What we know about the malware. FIRESTARTER is a purpose-built backdoor, not an off-the-shelf tool. It targets Cisco Firepower devices running either Adaptive Security Appliance (ASA) or Firepower Threat Defense (FTD) software — network security gear that sits at the edge of enterprise and government networks. Compromising a firewall isn't just compromising a device; it's compromising the entity that decides what traffic is legitimate. An attacker with control of your firewall can see everything, redirect traffic, and stay invisible while doing it.
CISA and the NCSC haven't publicly attributed the attack to a specific threat actor, but the choice of target — a federal civilian agency — and the sophistication of an implant engineered for post-patch persistence are markers consistent with nation-state tradecraft.

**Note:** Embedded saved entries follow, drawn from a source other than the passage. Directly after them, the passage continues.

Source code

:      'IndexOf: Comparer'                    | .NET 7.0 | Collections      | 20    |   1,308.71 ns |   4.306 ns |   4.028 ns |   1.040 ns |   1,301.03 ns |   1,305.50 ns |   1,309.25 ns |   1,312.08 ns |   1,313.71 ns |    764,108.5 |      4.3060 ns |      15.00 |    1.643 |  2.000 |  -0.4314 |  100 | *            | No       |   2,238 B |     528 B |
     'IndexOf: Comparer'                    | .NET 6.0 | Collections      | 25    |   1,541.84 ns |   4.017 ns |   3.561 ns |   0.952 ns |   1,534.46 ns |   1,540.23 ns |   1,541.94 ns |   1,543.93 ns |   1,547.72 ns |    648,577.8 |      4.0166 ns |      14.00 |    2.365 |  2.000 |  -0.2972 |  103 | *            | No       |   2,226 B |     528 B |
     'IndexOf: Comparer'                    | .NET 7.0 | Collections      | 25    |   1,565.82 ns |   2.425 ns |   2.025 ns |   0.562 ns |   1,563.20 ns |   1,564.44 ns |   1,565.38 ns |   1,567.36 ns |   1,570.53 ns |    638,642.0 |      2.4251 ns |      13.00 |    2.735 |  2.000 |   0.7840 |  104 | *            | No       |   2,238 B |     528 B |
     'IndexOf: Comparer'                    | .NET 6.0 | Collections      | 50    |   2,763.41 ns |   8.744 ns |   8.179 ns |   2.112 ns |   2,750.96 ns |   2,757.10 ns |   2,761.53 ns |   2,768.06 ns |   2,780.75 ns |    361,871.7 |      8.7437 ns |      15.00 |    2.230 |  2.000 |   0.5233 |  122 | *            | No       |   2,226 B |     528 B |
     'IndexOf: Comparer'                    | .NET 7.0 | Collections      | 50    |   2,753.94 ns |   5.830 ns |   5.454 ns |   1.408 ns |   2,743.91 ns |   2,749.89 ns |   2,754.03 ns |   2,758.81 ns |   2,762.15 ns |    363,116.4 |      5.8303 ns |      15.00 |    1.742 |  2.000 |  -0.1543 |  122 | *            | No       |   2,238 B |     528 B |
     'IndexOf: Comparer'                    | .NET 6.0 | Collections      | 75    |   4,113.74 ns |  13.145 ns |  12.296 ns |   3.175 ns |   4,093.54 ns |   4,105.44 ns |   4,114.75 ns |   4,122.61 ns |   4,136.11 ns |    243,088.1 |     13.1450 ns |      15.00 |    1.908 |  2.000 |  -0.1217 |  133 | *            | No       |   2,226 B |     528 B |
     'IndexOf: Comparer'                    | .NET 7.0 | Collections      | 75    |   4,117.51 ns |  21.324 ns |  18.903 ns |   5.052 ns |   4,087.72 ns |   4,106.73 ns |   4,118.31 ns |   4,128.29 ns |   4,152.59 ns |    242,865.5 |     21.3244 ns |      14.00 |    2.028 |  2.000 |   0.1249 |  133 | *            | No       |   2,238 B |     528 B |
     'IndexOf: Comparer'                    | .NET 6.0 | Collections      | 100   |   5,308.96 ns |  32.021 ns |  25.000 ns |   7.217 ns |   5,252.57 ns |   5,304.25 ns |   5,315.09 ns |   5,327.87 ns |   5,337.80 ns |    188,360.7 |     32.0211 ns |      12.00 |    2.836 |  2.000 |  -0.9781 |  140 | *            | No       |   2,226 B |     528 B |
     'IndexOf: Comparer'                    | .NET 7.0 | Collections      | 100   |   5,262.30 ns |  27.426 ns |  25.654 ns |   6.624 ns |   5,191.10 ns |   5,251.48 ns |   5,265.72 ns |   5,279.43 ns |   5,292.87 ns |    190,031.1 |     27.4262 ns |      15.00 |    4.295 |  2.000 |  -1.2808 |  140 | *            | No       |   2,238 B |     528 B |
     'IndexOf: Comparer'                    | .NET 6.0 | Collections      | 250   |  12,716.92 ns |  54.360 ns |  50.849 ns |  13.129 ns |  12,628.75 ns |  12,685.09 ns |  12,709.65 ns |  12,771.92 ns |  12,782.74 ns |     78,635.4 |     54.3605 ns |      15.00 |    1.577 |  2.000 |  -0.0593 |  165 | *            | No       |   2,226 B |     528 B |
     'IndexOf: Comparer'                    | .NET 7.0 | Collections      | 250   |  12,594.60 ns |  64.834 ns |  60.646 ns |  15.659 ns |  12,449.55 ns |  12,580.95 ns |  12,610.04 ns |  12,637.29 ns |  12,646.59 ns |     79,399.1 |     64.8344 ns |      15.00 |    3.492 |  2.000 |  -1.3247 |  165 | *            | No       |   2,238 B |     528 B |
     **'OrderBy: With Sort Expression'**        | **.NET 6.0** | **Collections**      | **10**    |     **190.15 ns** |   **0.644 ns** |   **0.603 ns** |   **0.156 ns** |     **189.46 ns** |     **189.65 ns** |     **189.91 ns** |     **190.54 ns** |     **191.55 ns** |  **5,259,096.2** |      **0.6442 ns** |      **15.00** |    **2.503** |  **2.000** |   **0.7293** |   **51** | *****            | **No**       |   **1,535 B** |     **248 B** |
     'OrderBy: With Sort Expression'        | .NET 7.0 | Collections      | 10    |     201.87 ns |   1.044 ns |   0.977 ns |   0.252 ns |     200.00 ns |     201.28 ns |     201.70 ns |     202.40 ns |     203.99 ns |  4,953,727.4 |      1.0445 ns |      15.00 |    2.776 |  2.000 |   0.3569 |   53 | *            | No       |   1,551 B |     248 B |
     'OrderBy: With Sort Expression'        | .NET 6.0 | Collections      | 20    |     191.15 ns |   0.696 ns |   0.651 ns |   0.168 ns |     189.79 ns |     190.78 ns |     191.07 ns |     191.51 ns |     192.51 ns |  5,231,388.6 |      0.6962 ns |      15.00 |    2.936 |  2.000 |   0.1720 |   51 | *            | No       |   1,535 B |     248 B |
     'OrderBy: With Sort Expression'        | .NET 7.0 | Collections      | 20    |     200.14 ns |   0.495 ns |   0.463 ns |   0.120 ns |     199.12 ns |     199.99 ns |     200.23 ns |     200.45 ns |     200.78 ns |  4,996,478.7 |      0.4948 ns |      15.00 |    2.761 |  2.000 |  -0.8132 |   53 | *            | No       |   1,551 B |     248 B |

Why this matters beyond the affected agency. The advisory explicitly flags that other Cisco Firepower and ASA deployments should be treated as potentially at risk. That's a lot of infrastructure. Cisco's firewall products are among the most widely deployed in the world, particularly in government and critical infrastructure environments. If FIRESTARTER is being used broadly (and there's reason to think this wasn't a one-off), defenders running these devices need to assume that patching alone isn't sufficient remediation.
The implication is uncomfortable: if your device was compromised before you patched, you may still be compromised after. A clean bill of health from a patch scan and a fully compromised network can coexist.
What defenders should do now. Both agencies recommend going beyond standard patch verification. That means checking for unexpected processes, unusual outbound connections, and configuration changes that predate known compromise windows. Forensic analysis of device firmware and persistent storage — not just the operating environment — is the right call here. CISA has published indicators of compromise in the advisory.
Watch for. Attribution is the obvious next shoe to drop. The sophistication of this implant and the choice of a federal target narrows the field considerably. Also worth watching: whether FIRESTARTER turns up on non-government Cisco deployments in the coming weeks. If it does, this advisory will look like the quiet opening of a much larger conversation.